12.        The Managing Director of Wye Valley NHS Trust made a number of points, including: it would be helpful to include regional and national benchmarks in Appendix 2; a preference was expressed for focus a smaller number of priorities; in view of the limited resources available, existing structures would need to be used for the oversight of the delivery plans; and a healthy population should be one of the priorities of the emerging Big Economic Plan.


13.        The Vice-Chairperson commented on the number of leading experts that had retired to Herefordshire and the potential to harness knowledge and abilities.


The Executive Director of Strategy and Integration made reference to the NHS reservists programme (link to the website) which provided opportunities for people to support the health service.


The Director of Public Health commented on the work being undertaken through Talk Community to develop social capital in the county.


14.        The Cabinet Member - Health and Adult Wellbeing made a number of points, including: the Integrated Care System and the Health and Wellbeing Board were working well together; promotion of the online survey was encouraged; the need for appropriate KPIs was recognised, with assessment, planning, implementation and evaluation; the membership of the Health and Wellbeing had been increased in recent years, resulting in improved partnership engagement and constructive challenge; the Community Partnership meeting held on 23 November 2022 had been well attended; a further report on progress with the development of the strategy could be provided to the committee in due course; the prevalence of smoking during pregnancy had been at a low rate when there had been a dedicated smoking cessation midwife, highlighting the need to reflect on previous results; and further ideas to improve the strategy were welcomed.


15.        The Director of Public Health confirmed that the Understanding Herefordshire website (link to the website) formed the live evidence based for the Joint Strategic Needs Assessment (JSNA) and a Summary Report was produced every three years, supplemented by ‘deep dive’ papers as and when necessary.  It was suggested that, for the purposes of transparency, a summary of the development stages for the strategy could be published in due course.

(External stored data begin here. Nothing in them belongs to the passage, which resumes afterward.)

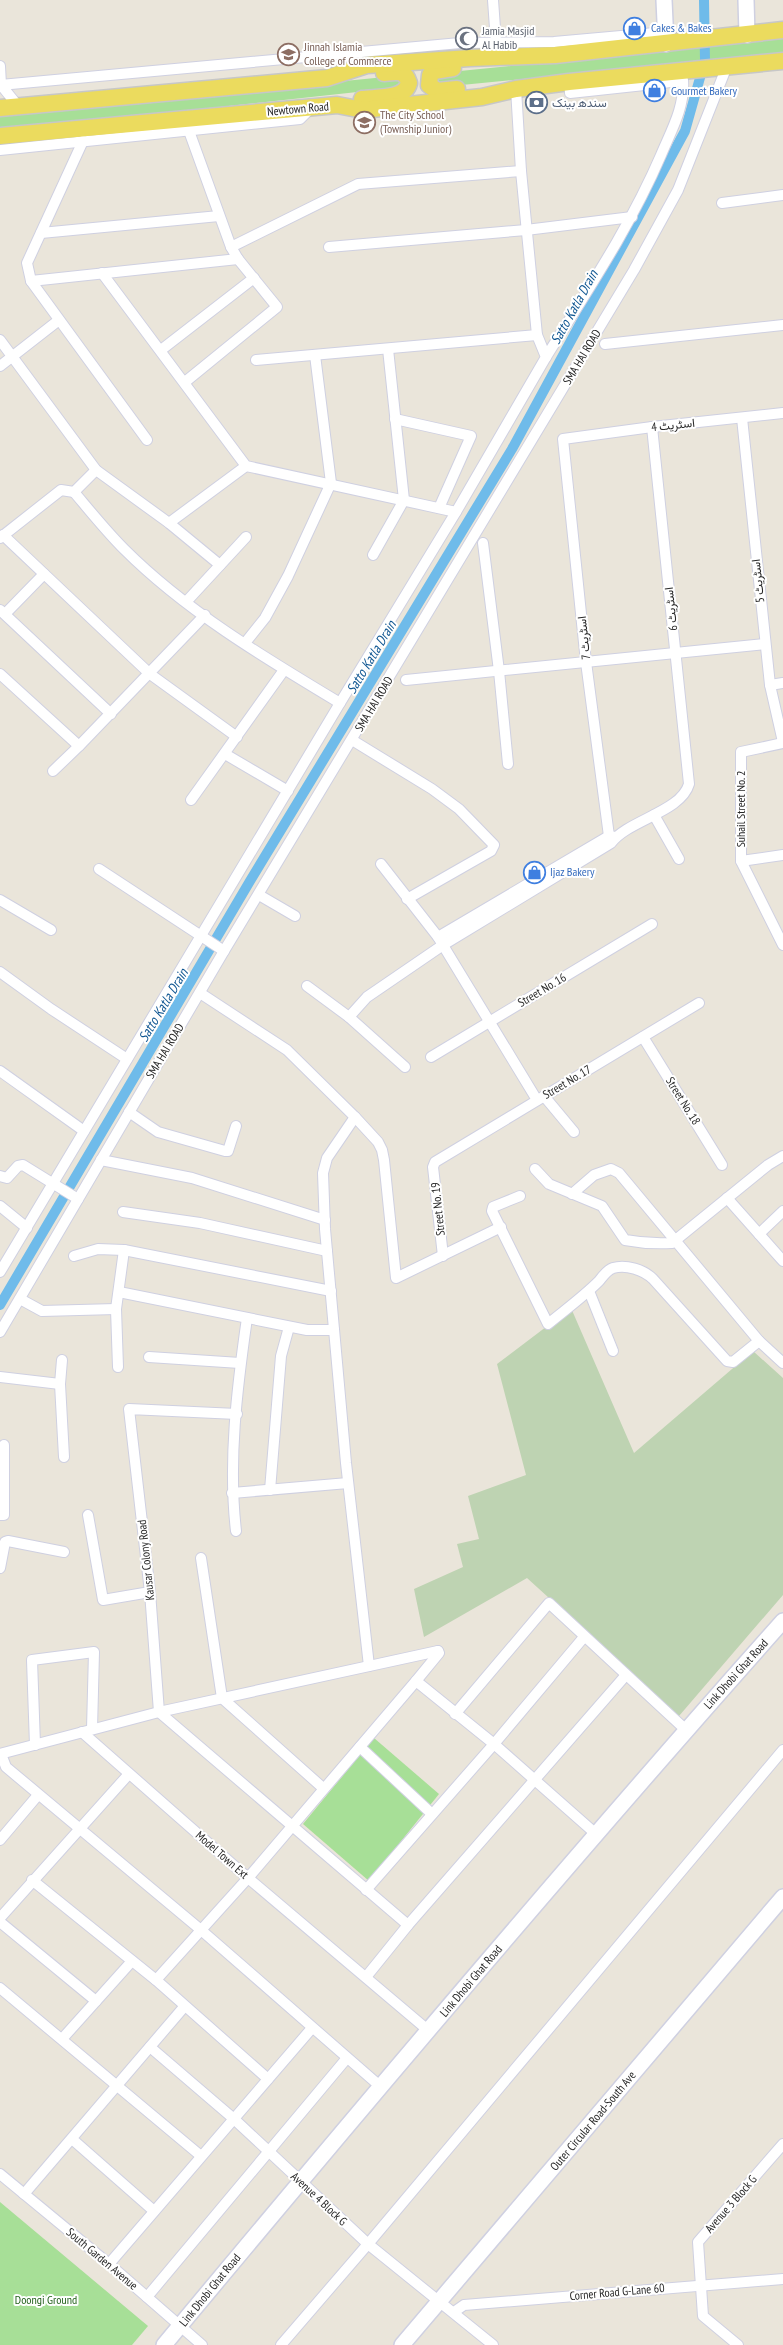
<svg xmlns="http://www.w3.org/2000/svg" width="783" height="2345" font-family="'PT Sans Narrow',Vazirmatn,sans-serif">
  <rect width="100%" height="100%" fill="#eae5da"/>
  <g fill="#a7df97">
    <polygon points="783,39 783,54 441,87 434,78 440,73"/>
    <polygon points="395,76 400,82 394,88 0,131 0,115"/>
    <polygon points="374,1738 439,1794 369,1881 303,1824"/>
    <polygon points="0,2202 148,2326 132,2345 0,2345"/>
  </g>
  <polygon fill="#bed3b2" points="571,1308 634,1453 753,1351 783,1378 783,1595 679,1716 527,1578 424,1637 414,1589 463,1567 457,1544 479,1539 468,1496 526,1475 497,1364"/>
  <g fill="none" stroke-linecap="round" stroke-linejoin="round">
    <polyline stroke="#6fbbea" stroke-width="10" points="0,1305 250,881 512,449 685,131 705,60 704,0"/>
    <defs>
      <g id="street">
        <polyline points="493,0 496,42"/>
        <polyline points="0,66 1,85 18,106"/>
        <polyline points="569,82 570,93 663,83 663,77"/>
        <polyline points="0,85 460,43 554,42 666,32"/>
        <polyline points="83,141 27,263 31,281 147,440"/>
        <polyline points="0,150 300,119 312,107"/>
        <polyline points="722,203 783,195"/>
        <polyline points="41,233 219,216"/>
        <polyline points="231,247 358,184 521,171"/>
        <polyline points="329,247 526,230 632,217"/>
        <polyline points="102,273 246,466 456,512"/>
        <polyline points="31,281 238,259"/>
        <polyline points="0,340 96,470 169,523 220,565"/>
        <polyline points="605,344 783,325"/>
        <polyline points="161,350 254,278"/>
        <path d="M546 357C587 291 630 227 661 155 671 131 685 107 683 80L663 83"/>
        <polyline points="256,360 537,335 521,171 516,89"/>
        <polyline points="0,366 59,320"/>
        <polyline points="185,382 277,307 238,259 231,247 189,131"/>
        <polyline points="742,418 770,685 783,742"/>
        <polyline points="395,419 471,436 439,508"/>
        <path d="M74 492C90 511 106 531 124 549 186 611 265 658 340 703"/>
        <polyline points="169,523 246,466"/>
        <polyline points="3,535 150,674 237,737"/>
        <polyline points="0,538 61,490 74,492 96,470"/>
        <polyline points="483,543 499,671 508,764"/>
        <polyline points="373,555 404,500 388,349"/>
        <polyline points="186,602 246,537"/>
        <polyline points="0,610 111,714"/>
        <polyline points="5,614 44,574"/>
        <polyline points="245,643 265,618 288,576 331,483 315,355"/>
        <polyline points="0,674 79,746"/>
        <polyline points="406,680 765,644"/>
        <polyline points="770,685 783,683"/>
        <polyline points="352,740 432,789 459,809 494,845 491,851 407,899"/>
        <polyline points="783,743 741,752 741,861 783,945"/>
        <polyline points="225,754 288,791"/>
        <polyline points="53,771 79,746 205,615"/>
        <polyline points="191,800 284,670"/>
        <polyline points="654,815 679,859"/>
        <polyline points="609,836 586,662 563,439 652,427 783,413"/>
        <polyline points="741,861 783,855"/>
        <polyline points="381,864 438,937 537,1100"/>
        <polyline points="99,869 224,951"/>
        <polyline points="259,895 295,916"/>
        <polyline points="0,900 51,930"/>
        <polyline points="438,937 609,836 615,837"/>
        <polyline points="0,972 51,1009 127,1059"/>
        <polyline points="307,986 349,1017 405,1067"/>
        <polyline points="200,993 287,1050 355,1117 378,1142 382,1150 384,1160 396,1278 501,1227"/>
        <path d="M349 1017 367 997 443 945 611 843C628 820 681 812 689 784L652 427"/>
        <polyline points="643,1037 722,1165"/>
        <polyline points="431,1057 652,924"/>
        <polyline points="0,1071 84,1131"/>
        <polyline points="544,1096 574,1132"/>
        <polyline points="129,1112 158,1132 225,1151 228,1151 236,1126"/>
        <polyline points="355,1117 327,1158 323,1173 325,1229 346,1463 369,1666"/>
        <polyline points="101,1160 192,1178 325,1220"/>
        <path d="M535 1169 549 1184 602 1206 625 1240C641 1243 655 1244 672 1243L768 1165 783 1156"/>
        <polyline points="0,1176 7,1178 18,1166 23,1165 78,1199"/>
        <polyline points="572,1194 594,1175 611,1169 619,1173 759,1341 783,1363"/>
        <path d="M520 1196 493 1207 492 1211 548 1324C565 1310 583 1297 599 1281 603 1276 607 1270 613 1268 626 1264 644 1270 653 1279L727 1361 733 1362 759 1341"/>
        <polyline points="727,1198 783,1261"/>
        <polyline points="0,1206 27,1228"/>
        <polyline points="123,1212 200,1223 327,1251"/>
        <polyline points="759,1234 783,1211"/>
        <polyline points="74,1256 98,1249 124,1250 331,1291"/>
        <polyline points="443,1256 433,1167 435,1162 699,1003"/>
        <polyline points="0,1272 340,703 456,512 546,357 537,335"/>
        <polyline points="589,1291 613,1351"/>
        <polyline points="119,1292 307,1330 334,1330"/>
        <polyline points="20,1299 42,1311 116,1309"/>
        <polyline points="0,1332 224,951 634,270 678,190 727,66"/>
        <polyline points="149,1357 240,1363"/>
        <polyline points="62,1360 60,1384 64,1457"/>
        <polyline points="118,1367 116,1309 124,1250"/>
        <polyline points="0,1377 60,1384"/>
        <polyline points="237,1414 129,1409 150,1592 159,1712 408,1925"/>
        <polyline points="270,1490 281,1356 289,1327"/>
        <polyline points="232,1493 348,1483"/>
        <polyline points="0,1515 4,1515 4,1445"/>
        <polyline points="88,1515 103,1600 150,1592"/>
        <path d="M236 1531C228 1461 237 1388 247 1318"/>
        <polyline points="201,1558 222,1698 323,1788"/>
        <polyline points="0,1568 5,1542 8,1541 64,1552"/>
        <polyline points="416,1681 494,1744 596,1834"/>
        <polyline points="455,1714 549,1603 686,1730"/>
        <polyline points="82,1732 248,1878 429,2031"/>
        <polyline points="35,1745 32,1660 94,1652 92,1729"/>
        <polyline points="360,1747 432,1814"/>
        <polyline points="0,1754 159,1712 438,1651"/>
        <polyline points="1,1754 6,1767 201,1930 381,2087"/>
        <polyline points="0,1840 38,1795"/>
        <polyline points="32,1880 156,1980 268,2079"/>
        <polyline points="366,1890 494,1744 584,1637"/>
        <polyline points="0,1918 128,1775"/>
        <polyline points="0,1922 96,2001"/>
        <polyline points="366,1977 408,1925 626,1675"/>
        <polyline points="156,1980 248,1878 416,1681 439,1653 438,1651"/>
        <polyline points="0,1988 201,2156"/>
        <polyline points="62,2039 132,1961"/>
        <polyline points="150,2047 234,2119 368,2244 493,2345"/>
        <polyline points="72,2139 154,2211"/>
        <polyline points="0,2174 109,2264 202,2345"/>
        <polyline points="24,2194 184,2007"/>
        <polyline points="109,2264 312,2028"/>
        <polyline points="147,2297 347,2058"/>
        <polyline points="454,2312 464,2305 783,2279"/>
        <polyline points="281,2345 368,2244 783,1750"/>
        <polyline points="738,2345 703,2316 698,2242 783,2144"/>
      </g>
      <g id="secondary">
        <polyline points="664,0 666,44"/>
        <polyline points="746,0 747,35"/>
        <path d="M164 2345C367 2101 572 1858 783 1621"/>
        <polyline points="402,2345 783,1897"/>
      </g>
      <g id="primary">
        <polyline points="453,68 434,71 430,75 429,85 437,91 457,89"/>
        <path d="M362 99C376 97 405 100 409 83 405 69 396 72 384 73"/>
        <polyline points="0,108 327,78 367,65 470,58 555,55 783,30"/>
        <polyline points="0,136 337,105 363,110 482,97 516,89 569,82 783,61"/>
      </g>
    </defs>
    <use href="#street" stroke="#cfd0e1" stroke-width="12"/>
    <use href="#secondary" stroke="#cfd0e1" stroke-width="18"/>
    <use href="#primary" stroke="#c7c7c7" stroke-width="19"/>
    <use href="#street" stroke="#fff" stroke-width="10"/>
    <use href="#secondary" stroke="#fff" stroke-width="15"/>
    <use href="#primary" stroke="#ebdb5e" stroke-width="16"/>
  </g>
  <defs>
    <symbol id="shop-ring" viewBox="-11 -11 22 22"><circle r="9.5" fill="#fff" stroke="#3f7fe0" stroke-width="1.5"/><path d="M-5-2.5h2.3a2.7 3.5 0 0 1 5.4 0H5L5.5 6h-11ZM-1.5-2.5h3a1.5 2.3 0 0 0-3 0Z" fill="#3f7fe0"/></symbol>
    <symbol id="mosque-ring" viewBox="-11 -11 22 22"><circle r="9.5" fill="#fff" stroke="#6b7280" stroke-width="1.5"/><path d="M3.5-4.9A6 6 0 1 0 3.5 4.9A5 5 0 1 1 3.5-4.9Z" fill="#6b7280"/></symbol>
    <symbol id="university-ring" viewBox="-11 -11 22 22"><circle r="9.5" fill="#fff" stroke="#8d6e63" stroke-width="1.5"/><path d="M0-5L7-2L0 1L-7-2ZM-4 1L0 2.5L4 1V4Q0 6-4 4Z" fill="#8d6e63"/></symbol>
    <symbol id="bank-ring" viewBox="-11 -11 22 22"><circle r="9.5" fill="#fff" stroke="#5c6f8a" stroke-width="1.5"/><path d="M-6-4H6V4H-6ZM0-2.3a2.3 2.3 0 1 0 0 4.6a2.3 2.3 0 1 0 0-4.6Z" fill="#5c6f8a"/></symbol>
    <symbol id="school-ring" viewBox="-11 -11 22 22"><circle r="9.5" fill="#fff" stroke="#8d6e63" stroke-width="1.5"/><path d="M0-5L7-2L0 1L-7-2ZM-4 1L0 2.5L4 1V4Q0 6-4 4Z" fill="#8d6e63"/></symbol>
  </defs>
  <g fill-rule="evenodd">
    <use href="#shop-ring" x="622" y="16" width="25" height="25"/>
    <use href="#mosque-ring" x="454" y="26" width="25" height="25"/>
    <use href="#university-ring" x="276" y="42" width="25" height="25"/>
    <use href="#shop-ring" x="642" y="78" width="25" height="25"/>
    <use href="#bank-ring" x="524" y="90" width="25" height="25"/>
    <use href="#school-ring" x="352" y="110" width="25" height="25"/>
    <use href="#shop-ring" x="522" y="860" width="25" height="25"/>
  </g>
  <g text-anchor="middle" stroke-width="4" stroke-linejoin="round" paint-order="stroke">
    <g font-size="12" fill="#366cbe" stroke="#fff" text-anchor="start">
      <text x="651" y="32">Cakes &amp; Bakes</text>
      <text x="671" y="95">Gourmet Bakery</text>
      <text x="550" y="876">Ijaz Bakery</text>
    </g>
    <g font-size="12" fill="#5b616d" stroke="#fff" text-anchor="start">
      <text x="482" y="35">Jamia Masjid<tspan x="482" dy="14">Al Habib</tspan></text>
    </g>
    <g font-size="12" fill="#785e54" stroke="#fff" text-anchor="start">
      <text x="304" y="51">Jinnah Islamia<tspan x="304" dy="14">College of Commerce</tspan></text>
      <text x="380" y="119">The City School<tspan x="380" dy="14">(Township Junior)</tspan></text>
    </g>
    <g font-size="12" fill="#4e5e75" stroke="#fff" text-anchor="start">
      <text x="552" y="107">سندھ بینک</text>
    </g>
    <g font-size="12" fill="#282828" stroke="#fff">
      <text transform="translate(298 109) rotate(-5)" y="4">Newtown Road</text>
      <text transform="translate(582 357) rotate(-59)" y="4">SMA HAI ROAD</text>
      <text transform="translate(673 425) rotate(-6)" y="4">اسٹریٹ 4</text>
      <text transform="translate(758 581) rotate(-96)" y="4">اسٹریٹ 5</text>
      <text transform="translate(671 609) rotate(-96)" y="4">اسٹریٹ 6</text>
      <text transform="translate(584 638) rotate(-96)" y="4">اسٹریٹ 7</text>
      <text transform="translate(374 704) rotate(-59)" y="4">SMA HAI ROAD</text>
      <text transform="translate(741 809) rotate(-90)" y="4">Suhail Street No. 2</text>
      <text transform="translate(542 990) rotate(-31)" y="4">Street No. 16</text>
      <text transform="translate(165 1051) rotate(-59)" y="4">SMA HAI ROAD</text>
      <text transform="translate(567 1082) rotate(-31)" y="4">Street No. 17</text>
      <text transform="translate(683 1101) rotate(58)" y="4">Street No. 18</text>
      <text transform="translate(438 1209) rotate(-96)" y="4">Street No. 19</text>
      <text transform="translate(146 1560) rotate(-96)" y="4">Kausar Colony Road</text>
      <text transform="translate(736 1674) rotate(-48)" y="4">Link Dhobi Ghat Road</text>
      <text transform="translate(222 1855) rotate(41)" y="4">Model Town Ext</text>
      <text transform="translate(471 1981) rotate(-50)" y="4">Link Dhobi Ghat Road</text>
      <text transform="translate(593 2121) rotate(-50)" y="4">Outer Circular Road-South Ave</text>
      <text transform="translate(319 2199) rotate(43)" y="4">Avenue 4 Block G</text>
      <text transform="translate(731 2204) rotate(-49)" y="4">Avenue 3 Block G</text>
      <text transform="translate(102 2259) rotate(40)" y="4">South Garden Avenue</text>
      <text transform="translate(210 2290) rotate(-51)" y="4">Link Dhobi Ghat Road</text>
      <text transform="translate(617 2292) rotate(-5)" y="4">Corner Road G-Lane 60</text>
    </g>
    <g font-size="12" fill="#22611b" stroke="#fff">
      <text x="46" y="2304">Doongi Ground</text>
    </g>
    <g font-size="14" font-style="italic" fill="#115792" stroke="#fff">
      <text transform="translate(574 307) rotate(-61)" y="5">Satto Katla Drain</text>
      <text transform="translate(371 657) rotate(-59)" y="5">Satto Katla Drain</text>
      <text transform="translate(163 1005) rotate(-59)" y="5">Satto Katla Drain</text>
    </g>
  </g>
</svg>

The Cabinet member – Health and Adult Wellbeing commented on the valuable work of the Public Health team.


16.        The Executive Director of Strategy and Integration noted the additional pressures resulting from the Covid-19 pandemic, particularly in terms of mental health and impact on waiting lists, and emphasised the need to work individually and collectively on prevention.


A committee member considered that more public information was needed on managing stress.  The Executive Director of Strategy and Integration commented on the establishment of a mental health collaborative to look at needs and how the system could work with others, including employers and schools, on upstream determinants.


With input from the Interim Statutory Scrutiny Officer, the committee discussed and agreed the resolution below.




The committee made the following conclusions to inform the development of the new Health and Wellbeing Strategy:


1.           That the governance arrangements for the adoption and the delivery of the joint strategy be clearly defined;


2.           That a delivery plan for the strategy be produced which identifies the responsibility for the objectives, with clear targets and timelines;


3.           That the delivery plan be co-produced with key stakeholders and the community;


4.           That the strategy and delivery plan include meaningful and measurable key performance indicators, ensuring that these are framed around the availability of measurable data and outcomes;


5.           That the draft strategy be presented to the scrutiny committee once available for review, before it is considered by the Health and Wellbeing Board;


6.           That the committee commends the emphasis on prevention and supports the intention to work with businesses, schools and other partners as key community stakeholders in the production and delivery of the strategy.